[start of EXTRACT PROVIDED]

String & binary data types

This topic describes the string/text data types, including binary strings, supported in Snowflake, along with the supported formats for string constants/literals.

Data types for text strings

Snowflake supports the following data types for text (i.e. character) strings.

VARCHAR

VARCHAR holds Unicode UTF-8 characters.

Note

In some systems outside of Snowflake, data types such as CHAR and VARCHAR store ASCII, while data types such as NCHAR and NVARCHAR store Unicode.

In Snowflake, VARCHAR and all other string data types store Unicode UTF-8 characters. There is no difference with respect to Unicode handling between CHAR and NCHAR data types. Synonyms such as NCHAR are primarily for syntax compatibility when porting DDL commands to Snowflake.

When you declare a column of type VARCHAR, you can specify an optional parameter (N), which is the maximum number of characters to store. For example:

CREATE TABLE t1 (v VARCHAR(16777216));
Copy

If no length is specified, the default is the maximum allowed length (16,777,216).

Although a VARCHAR value’s maximum length is specified in characters, a VARCHAR value is also limited to a maximum number of bytes (16,777,216 (16 MB)). The maximum number of Unicode characters that can be stored in a VARCHAR column is shown below:

Single-byte:

16,777,216.

Multi-byte:

Between 8,388,608 (2 bytes per character) and 4,194,304 (4 bytes per character).

For example, if you declare a column as VARCHAR(16777216), the column can hold a maximum of 8,388,608 2-byte Unicode characters, even though you specified a maximum length of 16777216.

When choosing the maximum length for a VARCHAR column, consider the following:

  • Storage: A column consumes storage for only the amount of actual data stored. For example, a 1-character string in a VARCHAR(16777216) column only consumes a single character.

  • Performance: There is no performance difference between using the full-length VARCHAR declaration VARCHAR(16777216) and a smaller length.

[end of EXTRACT PROVIDED]
[start of LISTING]

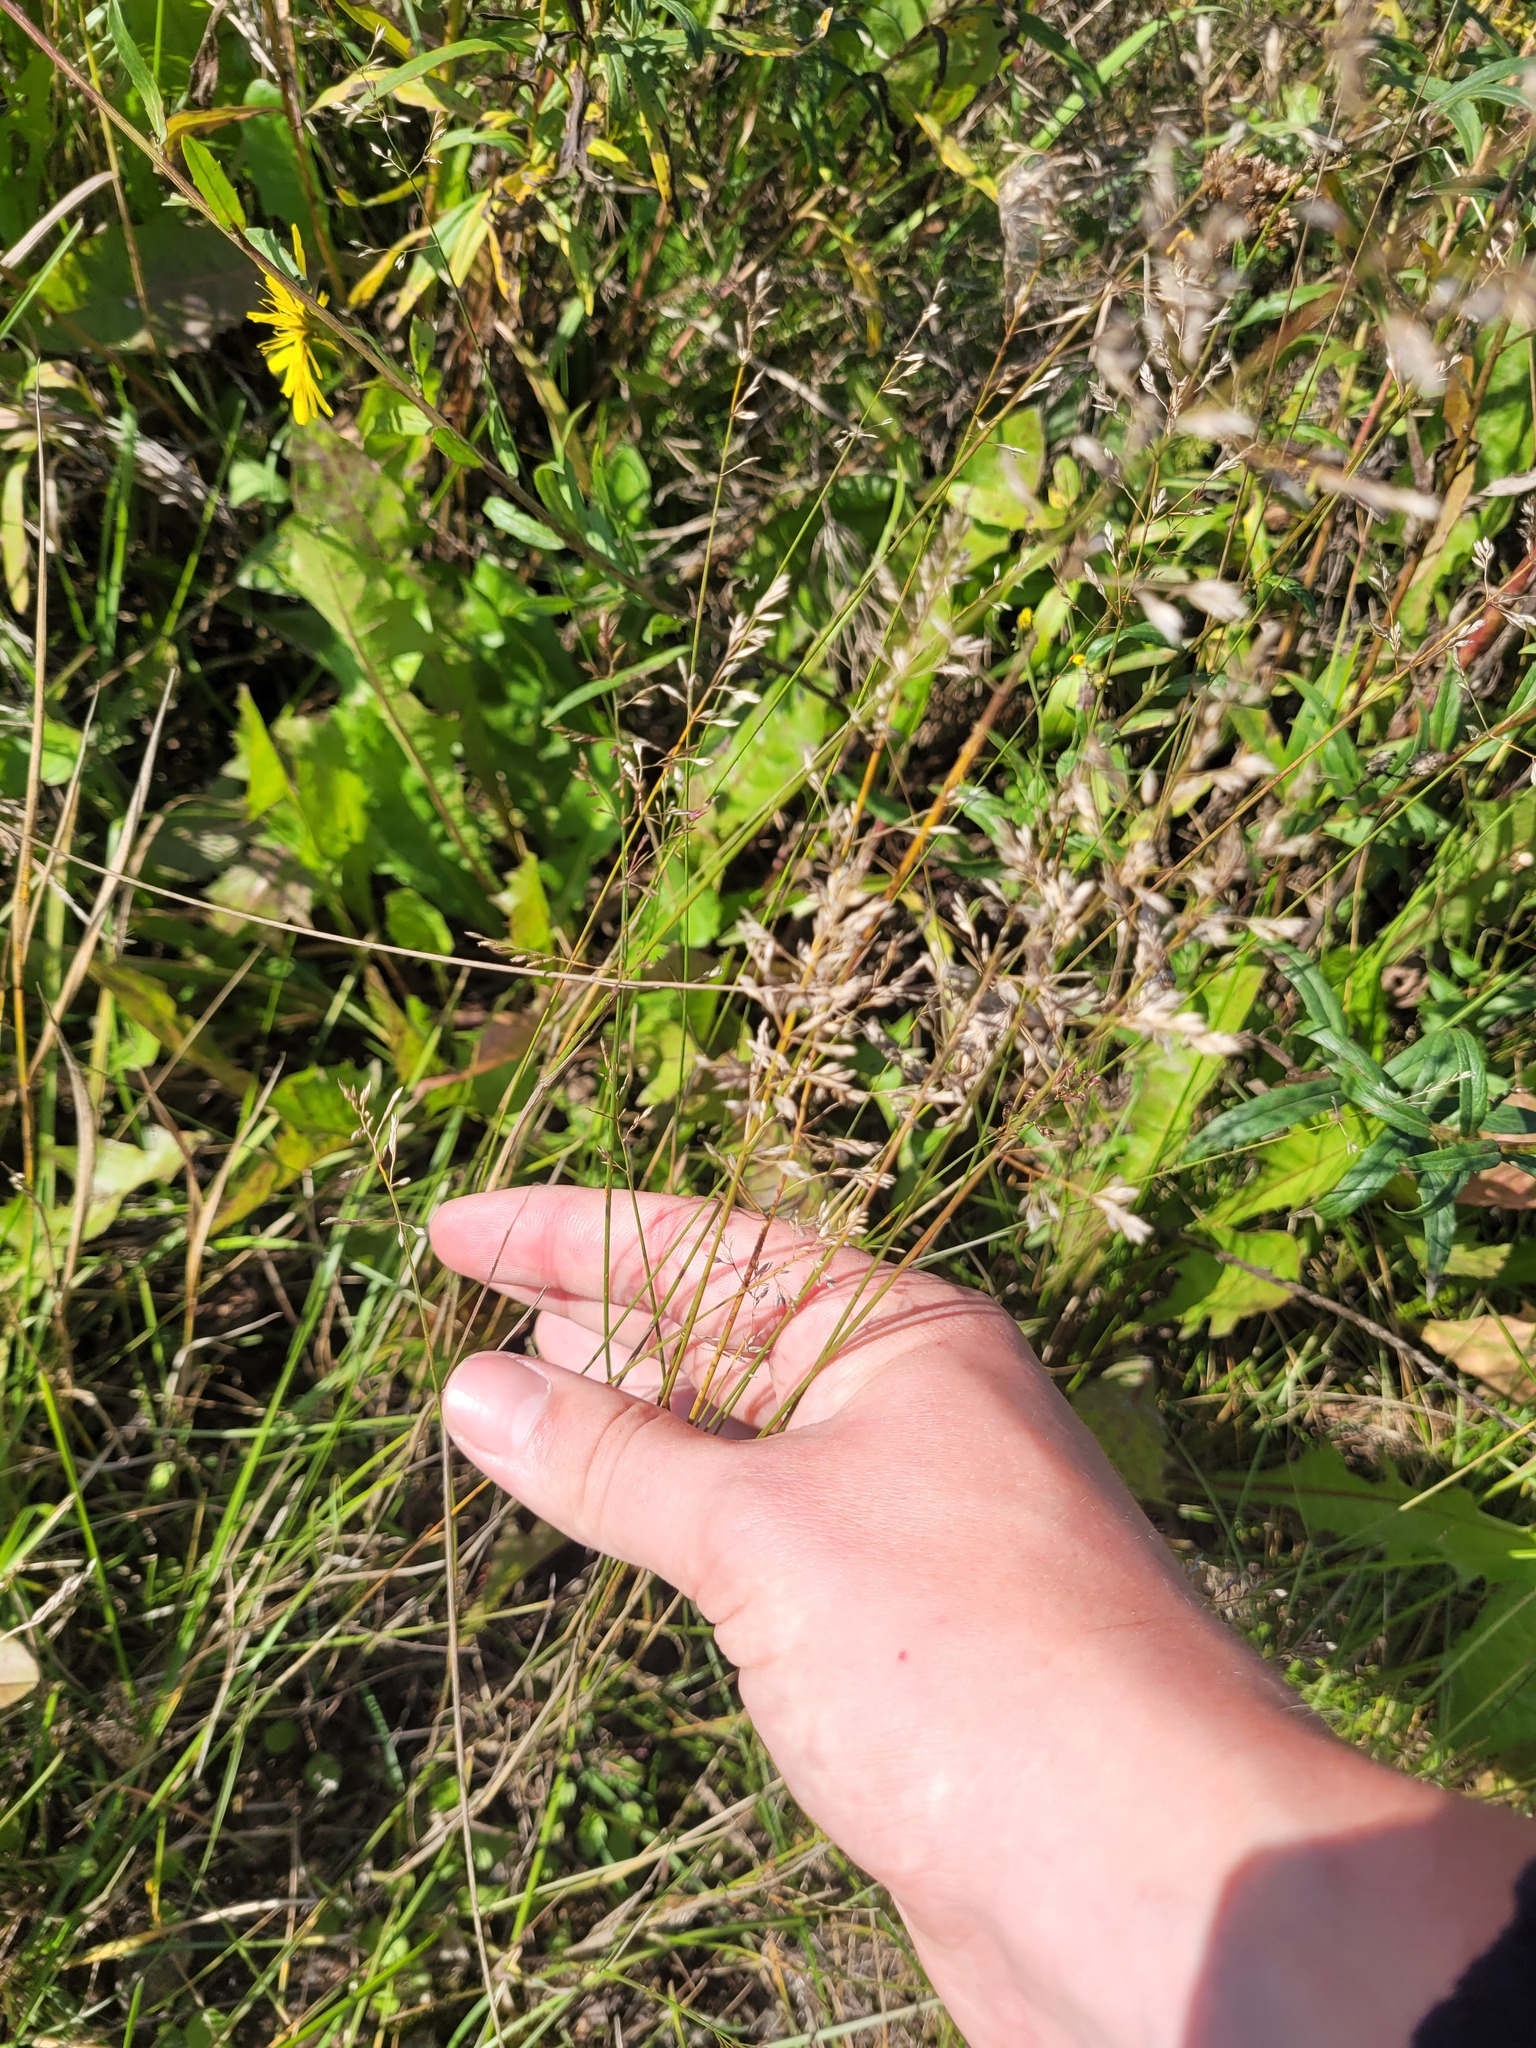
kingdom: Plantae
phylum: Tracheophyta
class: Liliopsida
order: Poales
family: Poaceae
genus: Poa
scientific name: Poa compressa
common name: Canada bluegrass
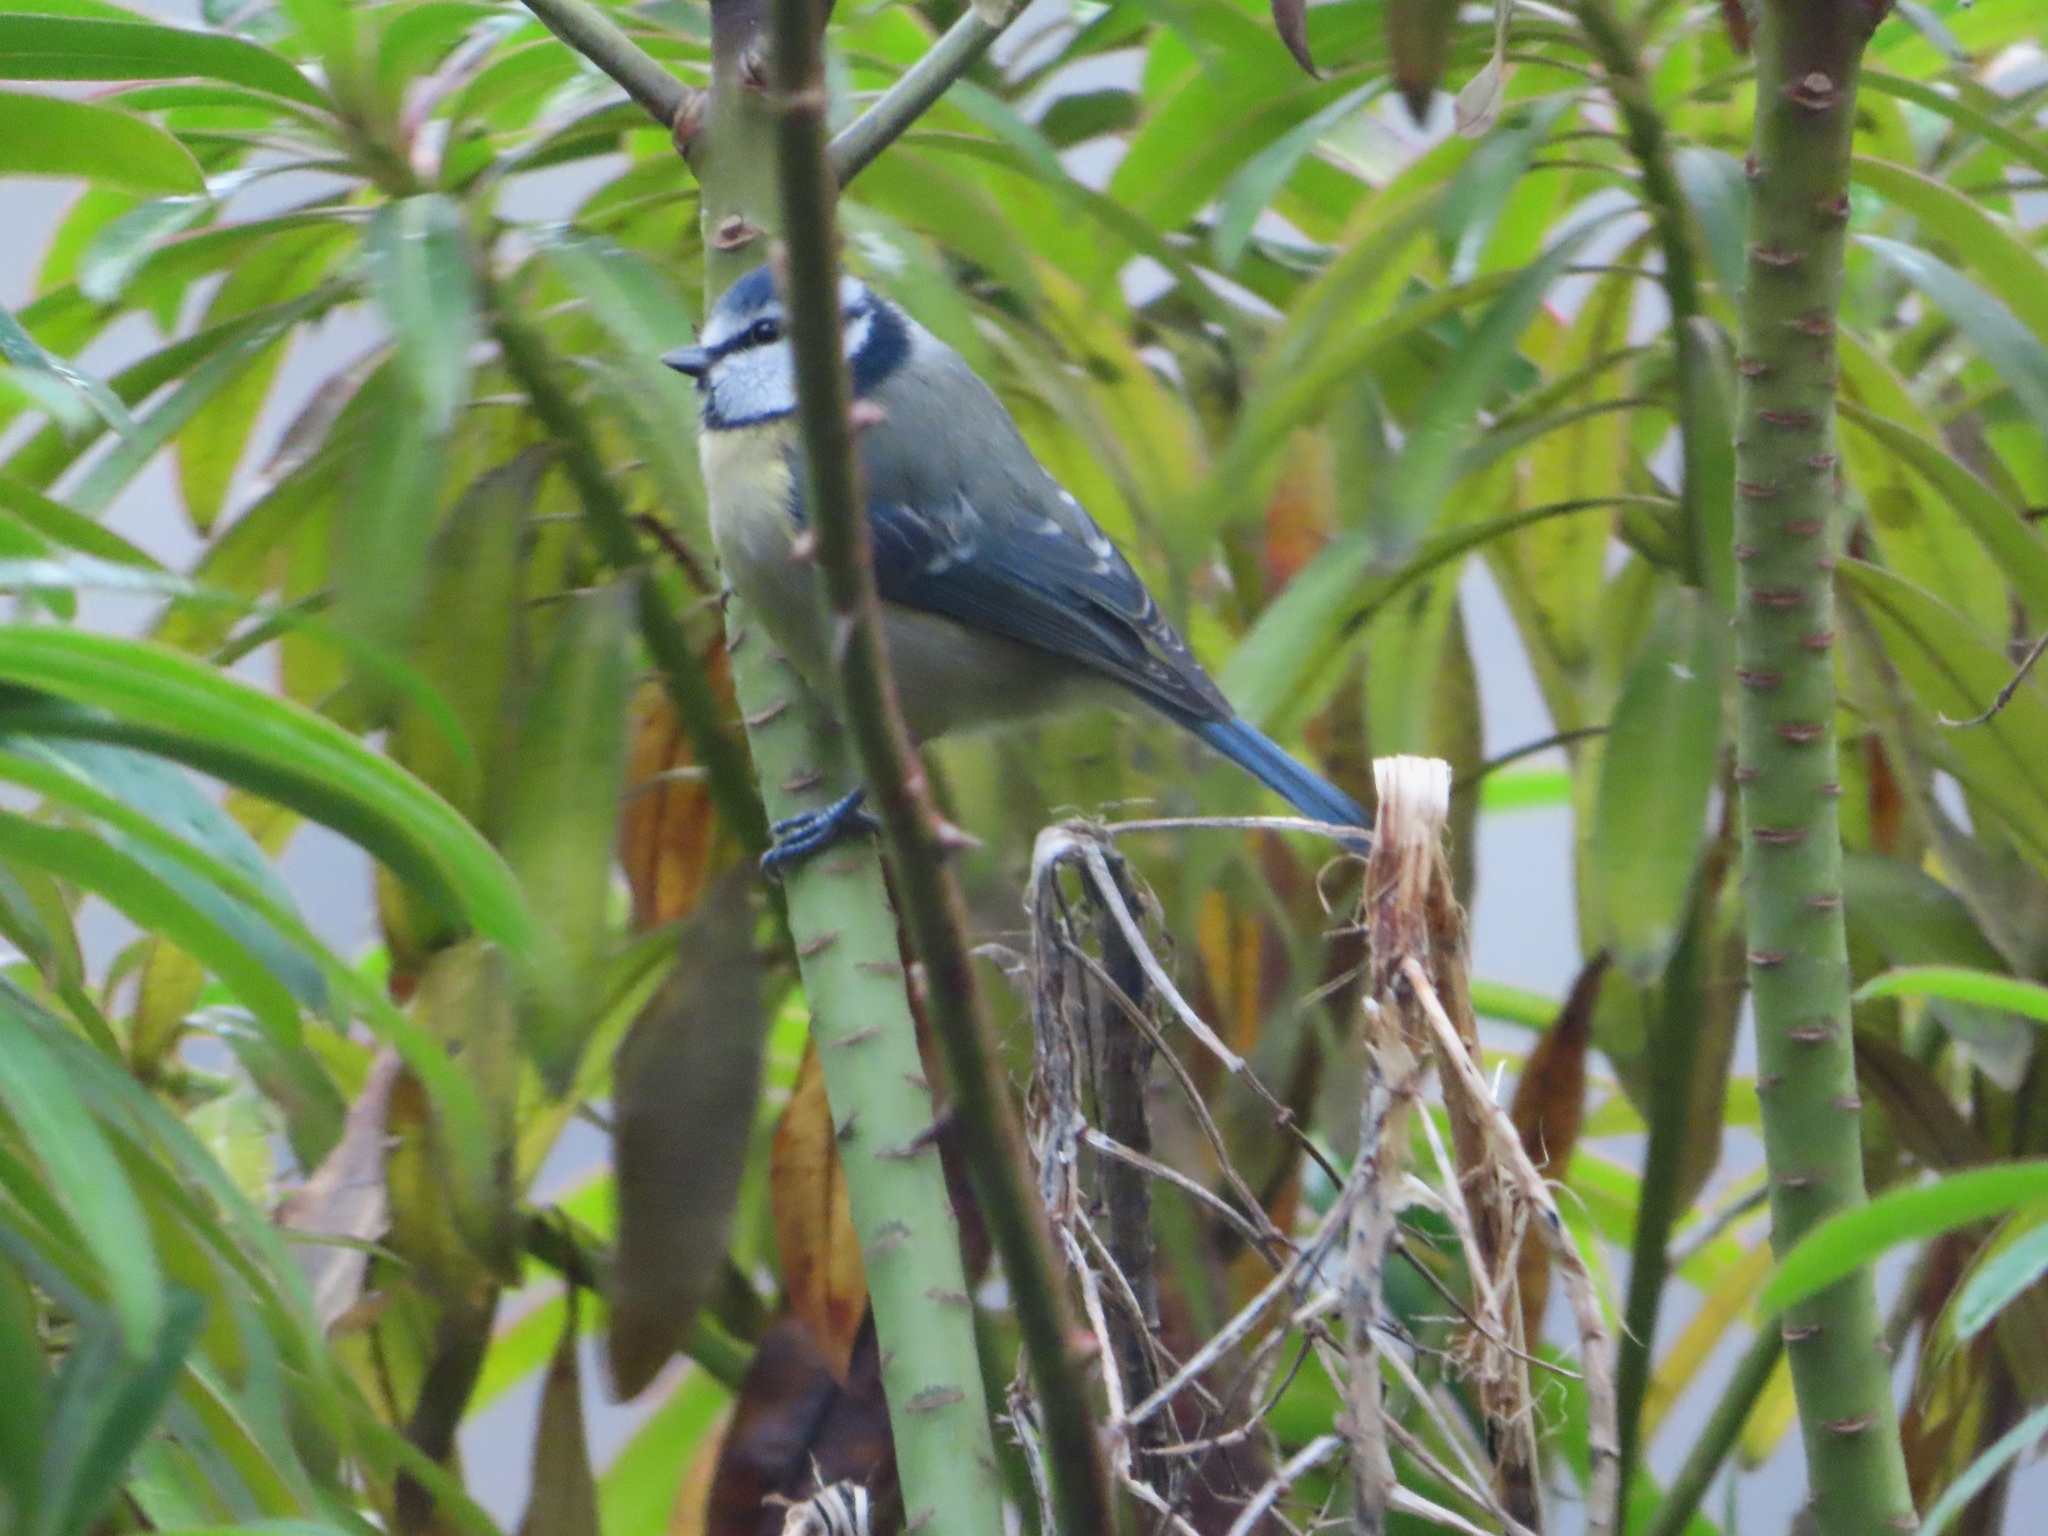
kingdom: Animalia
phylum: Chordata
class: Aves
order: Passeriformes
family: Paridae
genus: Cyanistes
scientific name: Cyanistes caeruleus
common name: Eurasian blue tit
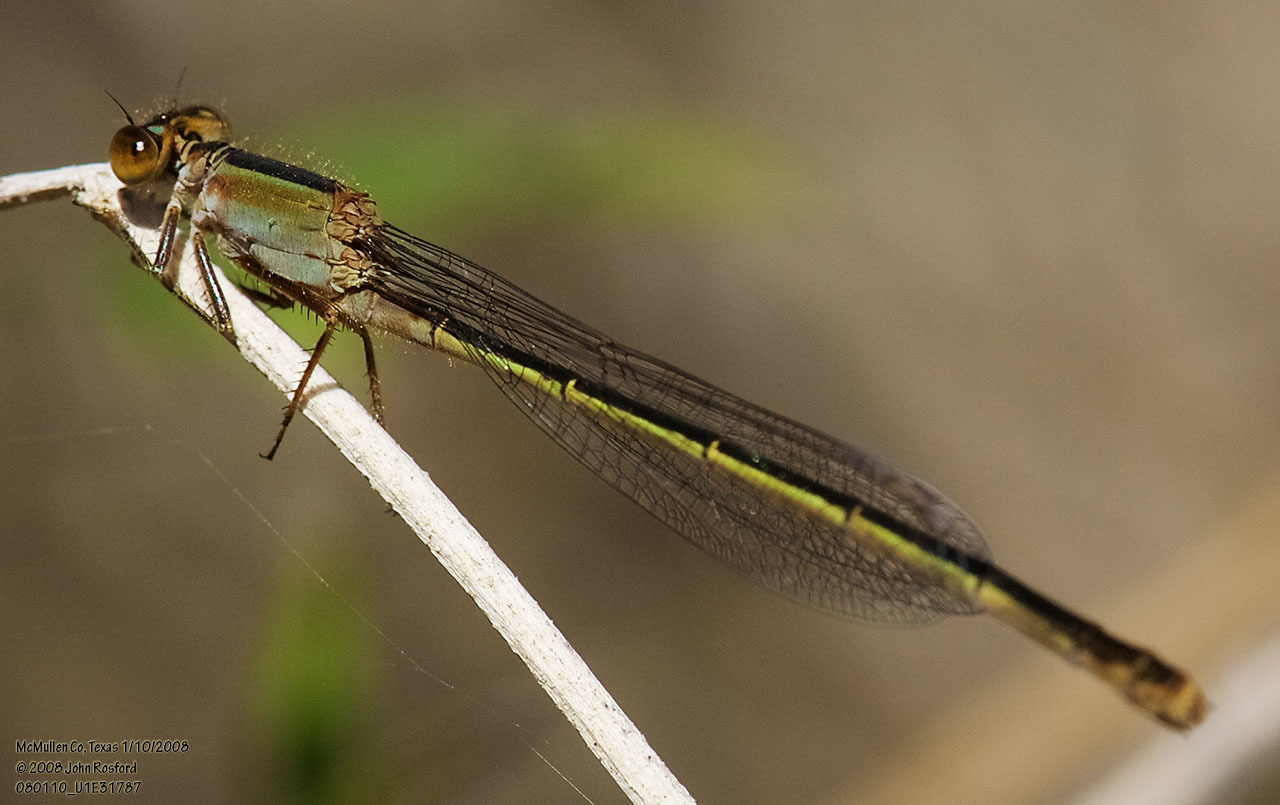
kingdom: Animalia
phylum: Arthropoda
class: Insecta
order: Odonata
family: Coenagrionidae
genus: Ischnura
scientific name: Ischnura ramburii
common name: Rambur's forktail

[end of LISTING]

=== WHAT TO DO ===
A. Answer these from the Snowflake string types page:
(i) What kind of characters does VARCHAR hold?
(ii) What length does a VARCHAR column get when no length is specified?
(iii) How many 2-byte Unicode characters can a column declared as VARCHAR(16777216) hold at most?
B. Carry the Snowflake string types page forward from its last sentence, about performance and VARCHAR length, for a paragraph or two.
The collection entries play no part in this work.

=== THE RESPONSES ===
A.
(i) Unicode UTF-8 characters.
(ii) The maximum allowed length, 16,777,216.
(iii) 8,388,608.

B.
    In any relational database, SELECT statements in which a WHERE clause references VARCHAR columns or string columns are not as fast as SELECT statements filtered using a date or numeric column condition.

  • Tools for working with data: Some BI/ETL tools define the maximum size of the VARCHAR data in storage or in memory. If you know the maximum size for a column, you could limit the size when you add the column.

  • Collation: When you specify a collation for a VARCHAR column, the number of characters that are allowed varies, depending on the number of bytes each character takes and the collation specification of the column.

    When comparing values in a collated column, Snowflake follows the Unicode Collation Algorithm (UCA). This algorithm affects the maximum number of characters allowed. Currently, around 1.5 million to 8 million characters are allowed in a VARCHAR column that is defined with a maximum size and a collation specification.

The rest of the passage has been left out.